A fine study of trench warfare
Journey’s End 12A cert, 108 min
Dir Saul Dibb Starring Sam Claflin, Paul Bettany, Asa Butterfield, Toby Jones, Stephen Graham, Tom Sturridge
RC Sherriff famously drew on his own experiences in the trenches to write Journey’s End, his much-revived, regularly taught 1928 play set on the tense eve of 1918’s Spring Offensive. That first-hand authenticity is what has kept the play alive for nearly a century. It’s been filmed several times – from as far back as 1930 – but Saul Dibb’s new version is the first for decades, offering a trip back down into the Stygian depths of a dugout where six men do daily battle against a mix of boredom and terror.
A fair bit of Sherriff ’s text has been pruned – bye-bye Captain Hardy’s earwig races – to make space for this film to get out into the trenches, so it can simulate mortar blasts and capture the soldiers’ white-knuckle trepidation before going over the top. On its modest budget, the film isn’t aiming for the epic scale of, say, War Horse. And in fact, the strength of the piece depends still on its confinement: the claustrophobia of the setting has an eerie, gaseous power that risks being dissipated when we go up for fresh air.

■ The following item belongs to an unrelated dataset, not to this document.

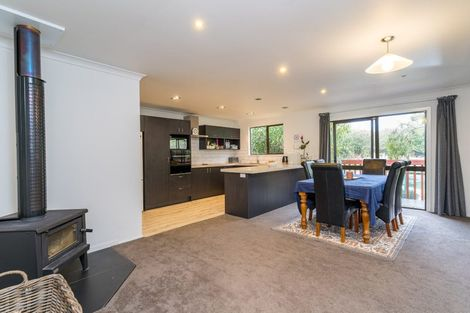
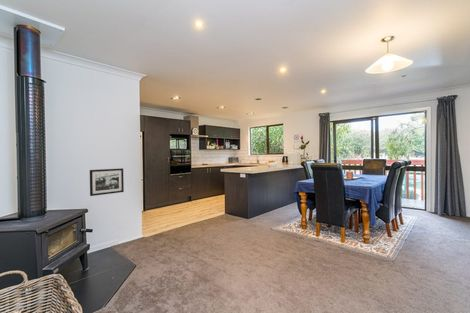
+ picture frame [89,167,125,197]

The Cumberbatches, Redmaynes and Hiddlestons of this world were all sought in vain to star, after David Grindley’s highly acclaimed 2004 stage production put the play back on the map. But Dibb hasn’t settled for second-rate alternatives by any means.
Sam Claflin, as the broken, alcoholic Captain Stanhope, gives us a commanding study in despair, his zeal blighted by everything he’s seen, every new order from the unyielding chain of command. Gluing the unit together amid his sodden tantrums is the avuncular schoolteacher Osborne, his second-in-command. This is an excellent use of Paul Bettany: wise, fatigued, but knuckling down to his main job in the circumstances, which is finding every possible way to massage the other men’s morale.
As the freshly recruited Lieutenant Raleigh, Asa Butterfield arrives bushy-tailed at the start, and is the right actor to suggest an innocence slowly being chipped away by encroaching nerves. The role is a little hoary, maybe – it’s one of Sherriff ’s most obvious devices to show the toll trench warfare quickly took on such greenhorns.
Trying to escape their stock types is the job facing everyone here – a task that the interestingly classless Toby Jones ticks off nicely as the affable cook, Mason, and which Tom Sturridge struggles with a little as Hibbert, the panic-stricken malingerer. Sixth and by no means least is Stephen Graham, whose weathered face and stout frame make him perhaps the most convincing of the lot as a physical type you could well imagine on the Western Front.
Not everything is slickly achieved – a key raid on the German trenches is confusingly edited, one sudden loss mismanaged. But the sickly light pouring into the digs feels exactly right, and the long takes of photographer Laurie Rose (High‑rise) give us as little respite from the stomach-rumbling environment as the men get themselves.
Perhaps the play’s overfamiliarity is the one thing holding this back in the end: you’re expecting it to cross the barrier from solid to gut-wrenching, and that never quite happens. Its lack of pushiness is commendable, in a way – it could have easily sunk into hectoring melodrama. If there’s something holiday-schoolwork-ish about it – very decent, not quite urgent – some wonderfully acted moments carry the day.